Nur als Geschenk
Menschen begegnen Menschen. Dies ist wohl das Erfolgsrezept dafür, dass 50 Jahre Partnerschaft unserer Erzdiözese mit der Kirche in Ecuador nicht lediglich eine Patenschaft der Reichen für die Armen ist. Über die dringend notwendige Hilfe aus Kirchensteuermitteln hinaus wird die Beziehung zu unseren Schwestern und Brüdern von einer zunehmenden Zahl von Personen und Initiativen aus dem gesamten Erzbistum geprägt. Insbesondere Mitglieder in den Räten und Verbänden nehmen die konkrete weltkirchliche Verantwortung sehr ernst. Verbindlich wurde die Zusammenarbeit der Laien durch die 2007 vom Nationalen Laienrat in Ecuador mit dem Diözesanrat geschlossene Freundschaftsvereinbarung. Zweifellos ist mit diesem Titel ein sehr hoher Anspruch formuliert. Denn Freundschaft lässt sich nicht von oben verordnen, lässt sich nicht in Vereinbarungen regeln. Sie ist – wie die Liebe – Geschenk der Freiheit.
Können Institutionen, Diözesen, Länder überhaupt Freundschaften miteinander schließen? Ja und nein. Die Repräsentanten können zwar Vereinbarungen treffen, können sinnvolle Rahmenbedingungen für ein Gelingen schaffen. Mit wirklichem Leben füllen können es jedoch nur die Menschen, die die Institutionen in ihrer Gesamtheit tragen. Andernfalls verkümmert am Ende die beste Idee. Das Ideal, das mit der Freundschaftsvereinbarung beschworen wird, ist eine bleibende Herausforderung und eine nachhaltige Aufgabe für alle, die in Räten und Verbänden Verantwortung übernommen haben.
Wie soll uns das gelingen? Indem wir darüber nachdenken, was Freundschaft tatsächlich bedeutet. Freunde begegnen einander trotz aller Unterschiedlichkeit auf Augenhöhe. Sie teilen Lebensfreude und Sorgen, trösten, ermutigen, eröffnen neue Horizonte und geben Rat. Freunde unterstützen sich auch ganz handfest. Sie tun dies in subsidiärer Weise, indem sie helfen, wo und solange Hilfe nötig ist, ohne Abhängigkeiten zu erzeugen. Freunde setzen sich füreinander ein, indem sie Ungerechtigkeiten nicht nur benennen, sondern mitwirken sie zu beseitigen, vor allem in den Strukturen. Freunde dürfen, ja müssen einander dabei gegebenenfalls unbequeme Dinge sagen. Hier geht es auch um den je anderen Blickwinkel auf vermeintliche Selbstverständlichkeiten und das Hinterfragen lieb gewonnener Verhaltensweisen. Gerade darin können wir voneinander lernen.

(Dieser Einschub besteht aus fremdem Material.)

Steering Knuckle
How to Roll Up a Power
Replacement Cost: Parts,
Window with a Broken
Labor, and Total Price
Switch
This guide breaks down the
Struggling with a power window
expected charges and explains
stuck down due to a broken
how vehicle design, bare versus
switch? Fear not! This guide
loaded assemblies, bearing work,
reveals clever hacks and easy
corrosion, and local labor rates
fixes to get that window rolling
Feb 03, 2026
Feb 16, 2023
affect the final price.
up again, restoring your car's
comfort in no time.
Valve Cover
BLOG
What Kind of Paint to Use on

Die Kirche von München und Freising ist eine katholische im eigentlichen Sinn des Wortes. Deshalb bilden wir nicht nur eine Glaubens-, sondern auch eine Solidargemeinschaft mit den Menschen in Ecuador. Wenn Anfang Mai Gäste aus Ecuador zu uns kommen, verlassen sie uns vielleicht mit dem Geschenk der Freundschaft im Gepäck. Zwar lässt sich das nicht herstellen, aber wir alle können einiges dafür tun - und wir dürfen auch uns selbst beschenken lassen.